Methods: We studied 80 obese (age=34.3±8.2 years, BMI=43.1±8.5 kg/m2, waist=117.8±15.7 cm, hip=133.4±14.3 cm, waist:hip ratio (WHR)=0.88±0.07 cm, percentual total body fat (%TBF)=47.4±5.3%) and 57 normal-weight pre-menopausal women (age=36±7.5 years, BMI=21.5±1.8 kg/m2, waist=71.4±5.9 cm, hip=96.9±4.7 cm, waist:hip ratio (WHR)=0.74±0.05 cm, percentual total body fat (%TBF)=25.2±4.6%). In each group, we looked for the correlation between adiponectin and each anthropometric parameter; we also tested the influence of the several possible parameters’ combinations on adiponectin levels.

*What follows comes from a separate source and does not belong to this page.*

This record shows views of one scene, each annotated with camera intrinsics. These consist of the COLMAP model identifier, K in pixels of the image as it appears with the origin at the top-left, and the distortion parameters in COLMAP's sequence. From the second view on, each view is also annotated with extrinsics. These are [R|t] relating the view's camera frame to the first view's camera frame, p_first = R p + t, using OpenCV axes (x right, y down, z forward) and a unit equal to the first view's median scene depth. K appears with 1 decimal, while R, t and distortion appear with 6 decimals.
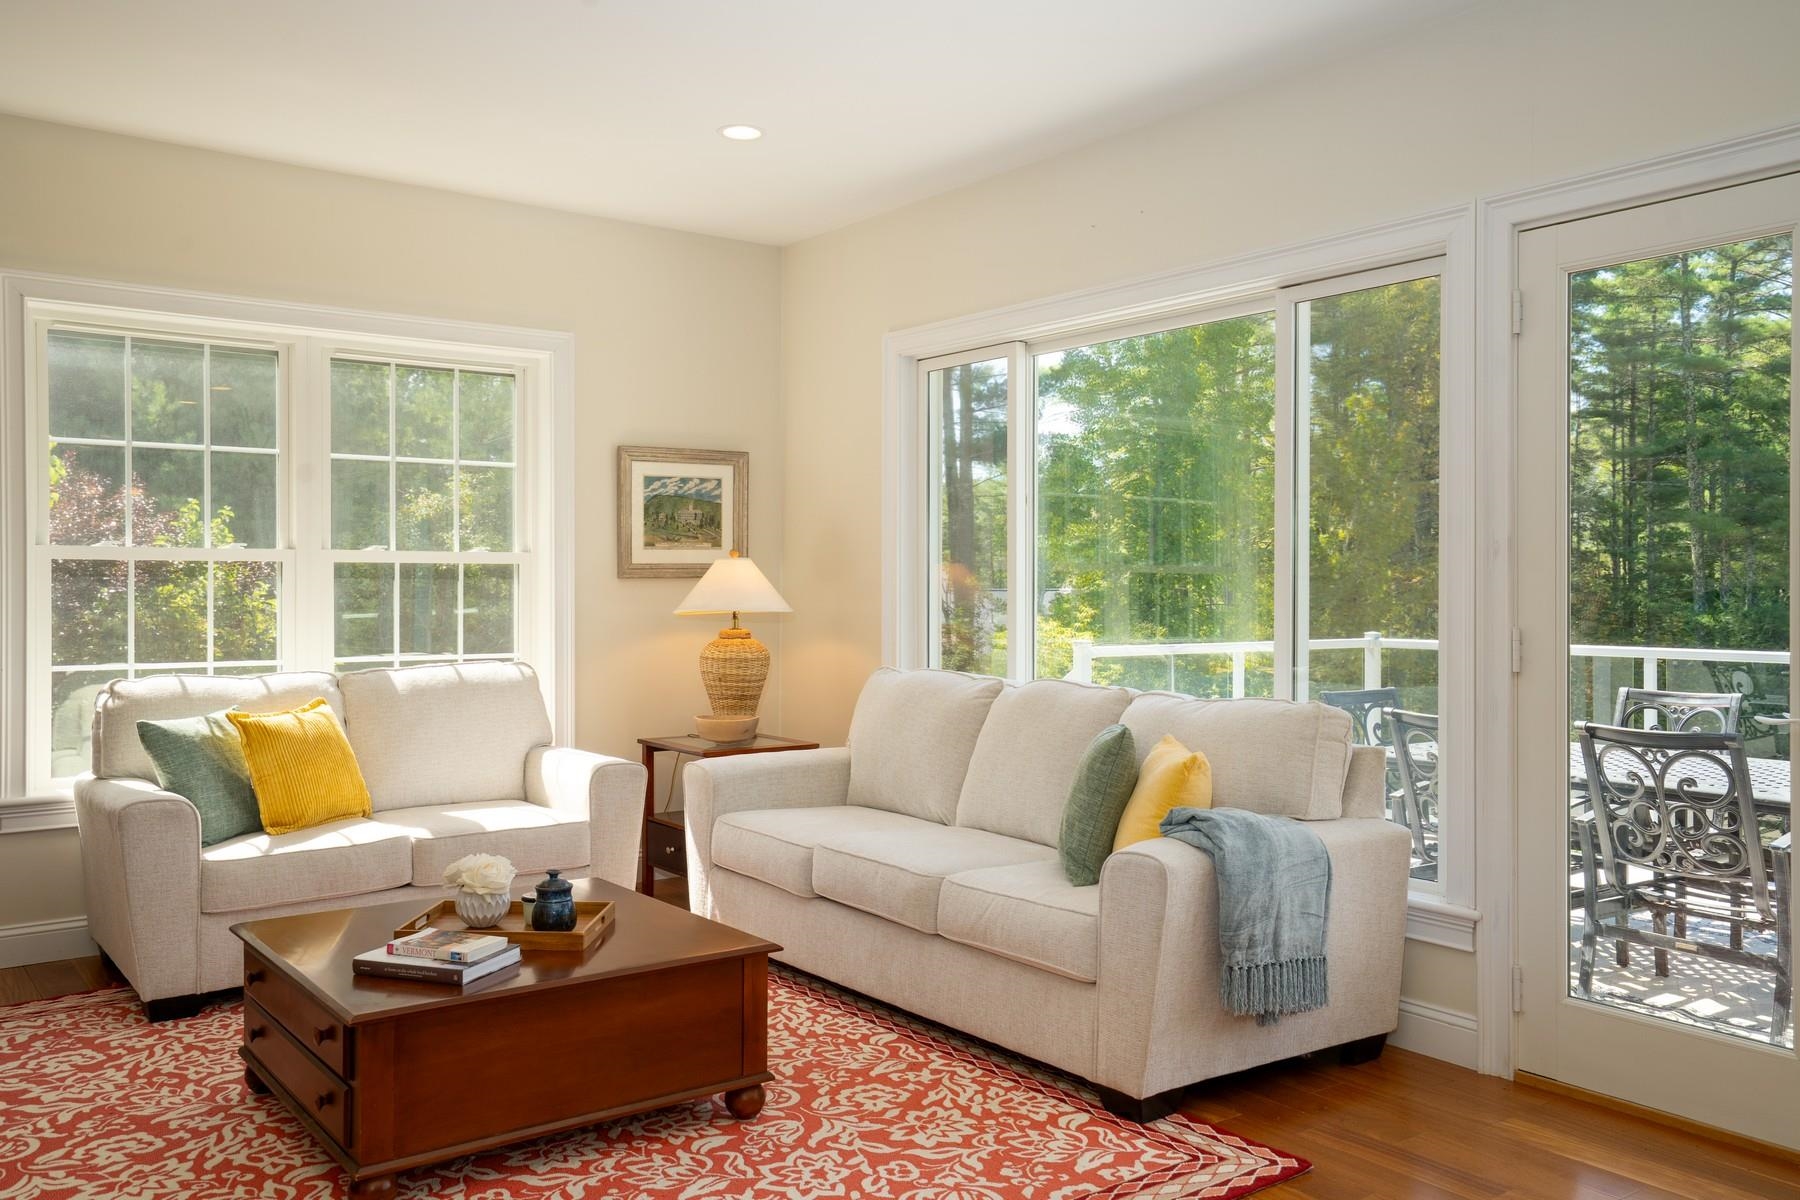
lens RADIAL K [[1489.5, 0, 897.1], [0, 1489.5, 596.2], [0, 0, 1]] dist [0.035675, -0.002989]
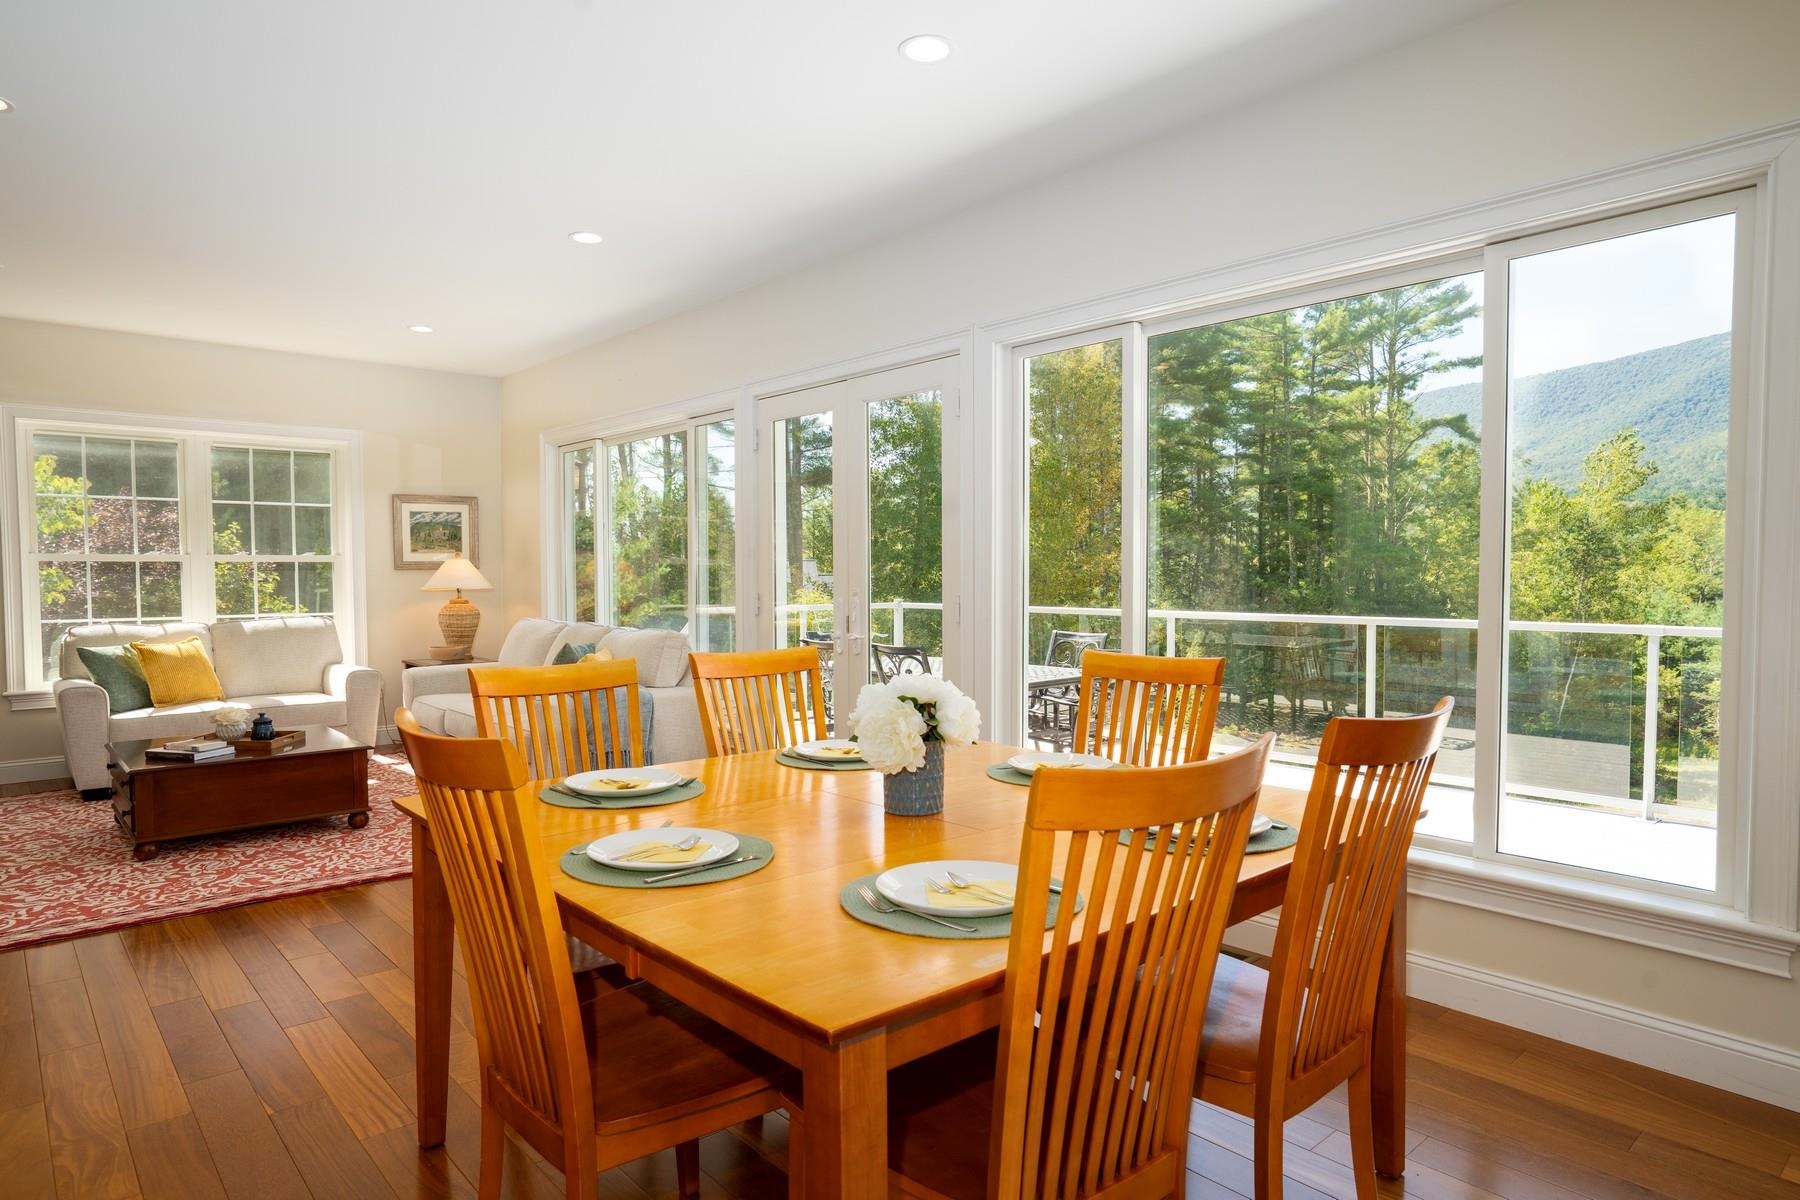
lens RADIAL K [[1066.0, 0, 896.6], [0, 1066.0, 616.4], [0, 0, 1]] dist [0.000502, 0.003915]
pose [[0.996209, -0.007198, 0.086695, 0.334697], [0.004146, 0.999367, 0.035336, 0.001120], [-0.086895, -0.034842, 0.995608, -0.349427]]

Results: Adiponectin levels were significantly lower in the obese group (P<0.001). Adiponectin were inversely associated with waist (P=0.008; r=−0.293), WHR (P<0.001; r=−0.483) and %TBF (P=0.034; r=−0.237) in the obese women and with waist (P=0.007; r=−0.355) and WHR (P=0.001; r=−0.441) in the normal-weight group. Despite the absence of significance, hip circumference and adiponectin values showed concordance in their variation. The stronger combination of 2 anthropometric parameters for the association with adiponectin levels was WHR+%TBF in obese (r=0.511) as in non-obese (r=0.468). The stronger combination of 3 parameters was WHR+hip+%TBF (r=0.532) in obese and waist+hip+%TBF (r=0.523) in normal-weight. In the normal-weight, but not in the obese group, a greater power of association with adiponectin levels was obtained with the combination waist+hip+WHR+%TBF (r=0.558) and BMI+waist+hip+WHR+%TBF (r=0.57).

Conclusions: There is an inverse association between abdominal fat and adiponectin levels in both obese and normal-weight premenopausal women. In both groups, when we use parameters that take into account the amount of peripheral fat mass we increase the level of prediction for adiponectin levels.